Go through the records and write each one out again exactly.

* _Extracted records_
= = = =
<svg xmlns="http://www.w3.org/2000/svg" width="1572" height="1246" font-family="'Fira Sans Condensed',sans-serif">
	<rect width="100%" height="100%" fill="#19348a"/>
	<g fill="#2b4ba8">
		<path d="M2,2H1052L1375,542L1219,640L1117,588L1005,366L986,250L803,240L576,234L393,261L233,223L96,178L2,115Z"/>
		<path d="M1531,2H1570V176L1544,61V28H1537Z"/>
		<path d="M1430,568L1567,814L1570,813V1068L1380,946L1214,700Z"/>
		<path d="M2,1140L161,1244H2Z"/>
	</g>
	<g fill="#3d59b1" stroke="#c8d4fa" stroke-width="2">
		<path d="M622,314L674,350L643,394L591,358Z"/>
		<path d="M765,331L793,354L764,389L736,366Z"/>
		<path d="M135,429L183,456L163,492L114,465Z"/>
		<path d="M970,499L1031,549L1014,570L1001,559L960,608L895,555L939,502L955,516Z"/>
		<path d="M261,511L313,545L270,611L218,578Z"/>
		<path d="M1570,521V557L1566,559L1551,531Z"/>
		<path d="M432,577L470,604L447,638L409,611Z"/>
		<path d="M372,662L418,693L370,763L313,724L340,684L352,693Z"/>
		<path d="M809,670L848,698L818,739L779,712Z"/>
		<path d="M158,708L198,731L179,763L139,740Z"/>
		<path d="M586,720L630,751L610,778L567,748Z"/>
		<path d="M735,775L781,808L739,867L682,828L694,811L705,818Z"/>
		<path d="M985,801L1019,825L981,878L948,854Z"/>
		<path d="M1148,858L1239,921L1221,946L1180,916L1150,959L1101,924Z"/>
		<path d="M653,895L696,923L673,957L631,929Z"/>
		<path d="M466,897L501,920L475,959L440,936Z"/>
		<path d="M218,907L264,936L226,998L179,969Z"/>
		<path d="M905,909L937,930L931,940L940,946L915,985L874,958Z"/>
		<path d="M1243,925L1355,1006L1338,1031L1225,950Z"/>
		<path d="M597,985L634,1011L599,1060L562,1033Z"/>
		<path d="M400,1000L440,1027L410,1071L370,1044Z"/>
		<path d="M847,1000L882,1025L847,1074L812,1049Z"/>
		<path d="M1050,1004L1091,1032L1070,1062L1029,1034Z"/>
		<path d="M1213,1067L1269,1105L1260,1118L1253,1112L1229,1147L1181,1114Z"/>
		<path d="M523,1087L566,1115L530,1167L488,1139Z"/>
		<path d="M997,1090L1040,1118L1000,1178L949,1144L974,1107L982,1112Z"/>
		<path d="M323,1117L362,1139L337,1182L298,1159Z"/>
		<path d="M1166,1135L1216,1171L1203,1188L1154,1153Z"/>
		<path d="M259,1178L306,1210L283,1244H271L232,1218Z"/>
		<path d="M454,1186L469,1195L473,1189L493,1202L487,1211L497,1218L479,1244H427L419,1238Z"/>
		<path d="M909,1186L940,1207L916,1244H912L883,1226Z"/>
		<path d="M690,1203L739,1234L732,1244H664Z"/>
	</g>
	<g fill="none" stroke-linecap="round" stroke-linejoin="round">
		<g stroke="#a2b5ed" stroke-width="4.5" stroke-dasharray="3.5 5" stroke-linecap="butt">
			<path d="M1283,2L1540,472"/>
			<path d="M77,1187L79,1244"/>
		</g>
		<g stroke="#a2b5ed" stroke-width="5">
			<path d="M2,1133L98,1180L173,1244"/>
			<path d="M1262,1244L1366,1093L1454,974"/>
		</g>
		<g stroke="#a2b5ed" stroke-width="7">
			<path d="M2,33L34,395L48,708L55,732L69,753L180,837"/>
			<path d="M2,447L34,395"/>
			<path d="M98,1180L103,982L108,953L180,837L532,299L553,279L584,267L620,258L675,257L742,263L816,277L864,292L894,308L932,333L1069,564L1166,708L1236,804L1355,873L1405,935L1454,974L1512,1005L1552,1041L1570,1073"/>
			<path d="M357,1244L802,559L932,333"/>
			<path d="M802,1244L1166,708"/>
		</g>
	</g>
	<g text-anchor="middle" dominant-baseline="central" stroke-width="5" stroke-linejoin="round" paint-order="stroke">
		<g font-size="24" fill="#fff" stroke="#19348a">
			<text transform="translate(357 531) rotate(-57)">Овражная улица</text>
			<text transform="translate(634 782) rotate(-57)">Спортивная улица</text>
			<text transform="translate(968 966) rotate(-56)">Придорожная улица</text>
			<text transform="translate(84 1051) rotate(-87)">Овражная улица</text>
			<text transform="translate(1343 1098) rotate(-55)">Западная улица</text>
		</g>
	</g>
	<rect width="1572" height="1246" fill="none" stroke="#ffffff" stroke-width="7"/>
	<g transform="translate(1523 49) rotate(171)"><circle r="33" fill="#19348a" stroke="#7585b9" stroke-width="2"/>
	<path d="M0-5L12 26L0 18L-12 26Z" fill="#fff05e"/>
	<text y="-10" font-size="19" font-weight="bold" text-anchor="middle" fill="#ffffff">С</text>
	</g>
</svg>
= = = =
* _Solution for this exercise_
<svg xmlns="http://www.w3.org/2000/svg" width="1572" height="1246" font-family="'Fira Sans Condensed',sans-serif">
	<rect width="100%" height="100%" fill="#19348a"/>
	<g fill="#2b4ba8">
		<path d="M2,2H1052L1375,542L1219,640L1117,588L1005,366L986,250L803,240L576,234L393,261L233,223L96,178L2,115Z"/>
		<path d="M1531,2H1570V176L1544,61V28H1537Z"/>
		<path d="M1430,568L1567,814L1570,813V1068L1380,946L1214,700Z"/>
		<path d="M2,1140L161,1244H2Z"/>
	</g>
	<g fill="#3d59b1" stroke="#c8d4fa" stroke-width="2">
		<path d="M622,314L674,350L643,394L591,358Z"/>
		<path d="M765,331L793,354L764,389L736,366Z"/>
		<path d="M135,429L183,456L163,492L114,465Z"/>
		<path d="M970,499L1031,549L1014,570L1001,559L960,608L895,555L939,502L955,516Z"/>
		<path d="M261,511L313,545L270,611L218,578Z"/>
		<path d="M1570,521V557L1566,559L1551,531Z"/>
		<path d="M432,577L470,604L447,638L409,611Z"/>
		<path d="M372,662L418,693L370,763L313,724L340,684L352,693Z"/>
		<path d="M809,670L848,698L818,739L779,712Z"/>
		<path d="M158,708L198,731L179,763L139,740Z"/>
		<path d="M586,720L630,751L610,778L567,748Z"/>
		<path d="M735,775L781,808L739,867L682,828L694,811L705,818Z"/>
		<path d="M985,801L1019,825L981,878L948,854Z"/>
		<path d="M1148,858L1239,921L1221,946L1180,916L1150,959L1101,924Z"/>
		<path d="M653,895L696,923L673,957L631,929Z"/>
		<path d="M466,897L501,920L475,959L440,936Z"/>
		<path d="M218,907L264,936L226,998L179,969Z"/>
		<path d="M905,909L937,930L931,940L940,946L915,985L874,958Z"/>
		<path d="M1243,925L1355,1006L1338,1031L1225,950Z"/>
		<path d="M597,985L634,1011L599,1060L562,1033Z"/>
		<path d="M400,1000L440,1027L410,1071L370,1044Z"/>
		<path d="M847,1000L882,1025L847,1074L812,1049Z"/>
		<path d="M1050,1004L1091,1032L1070,1062L1029,1034Z"/>
		<path d="M1213,1067L1269,1105L1260,1118L1253,1112L1229,1147L1181,1114Z"/>
		<path d="M523,1087L566,1115L530,1167L488,1139Z"/>
		<path d="M997,1090L1040,1118L1000,1178L949,1144L974,1107L982,1112Z"/>
		<path d="M323,1117L362,1139L337,1182L298,1159Z"/>
		<path d="M1166,1135L1216,1171L1203,1188L1154,1153Z"/>
		<path d="M259,1178L306,1210L283,1244H271L232,1218Z"/>
		<path d="M454,1186L469,1195L473,1189L493,1202L487,1211L497,1218L479,1244H427L419,1238Z"/>
		<path d="M909,1186L940,1207L916,1244H912L883,1226Z"/>
		<path d="M690,1203L739,1234L732,1244H664Z"/>
	</g>
	<g fill="none" stroke-linecap="round" stroke-linejoin="round">
		<g stroke="#a2b5ed" stroke-width="4.5" stroke-dasharray="3.5 5" stroke-linecap="butt">
			<path d="M1283,2L1540,472"/>
			<path d="M77,1187L79,1244"/>
		</g>
		<g stroke="#a2b5ed" stroke-width="5">
			<path d="M2,1133L98,1180L173,1244"/>
			<path d="M1262,1244L1366,1093L1454,974"/>
		</g>
		<g stroke="#a2b5ed" stroke-width="7">
			<path d="M2,33L34,395L48,708L55,732L69,753L180,837"/>
			<path d="M2,447L34,395"/>
			<path d="M98,1180L103,982L108,953L180,837L532,299L553,279L584,267L620,258L675,257L742,263L816,277L864,292L894,308L932,333L1069,564L1166,708L1236,804L1355,873L1405,935L1454,974L1512,1005L1552,1041L1570,1073"/>
			<path d="M357,1244L802,559L932,333"/>
			<path d="M802,1244L1166,708"/>
		</g>
	</g>
	<g text-anchor="middle" dominant-baseline="central" stroke-width="5" stroke-linejoin="round" paint-order="stroke">
		<g font-size="24" fill="#fff" stroke="#19348a">
			<text transform="translate(357 531) rotate(-57)">Овражная улица</text>
			<text transform="translate(634 782) rotate(-57)">Спортивная улица</text>
			<text transform="translate(968 966) rotate(-56)">Придорожная улица</text>
			<text transform="translate(84 1051) rotate(-87)">Овражная улица</text>
			<text transform="translate(1343 1098) rotate(-55)">Западная улица</text>
		</g>
	</g>
	<rect width="1572" height="1246" fill="none" stroke="#ffffff" stroke-width="7"/>
	<g transform="translate(1523 49) rotate(171)"><circle r="33" fill="#19348a" stroke="#7585b9" stroke-width="2"/>
	<path d="M0-5L12 26L0 18L-12 26Z" fill="#fff05e"/>
	<text y="-10" font-size="19" font-weight="bold" text-anchor="middle" fill="#ffffff">С</text>
	</g>
</svg>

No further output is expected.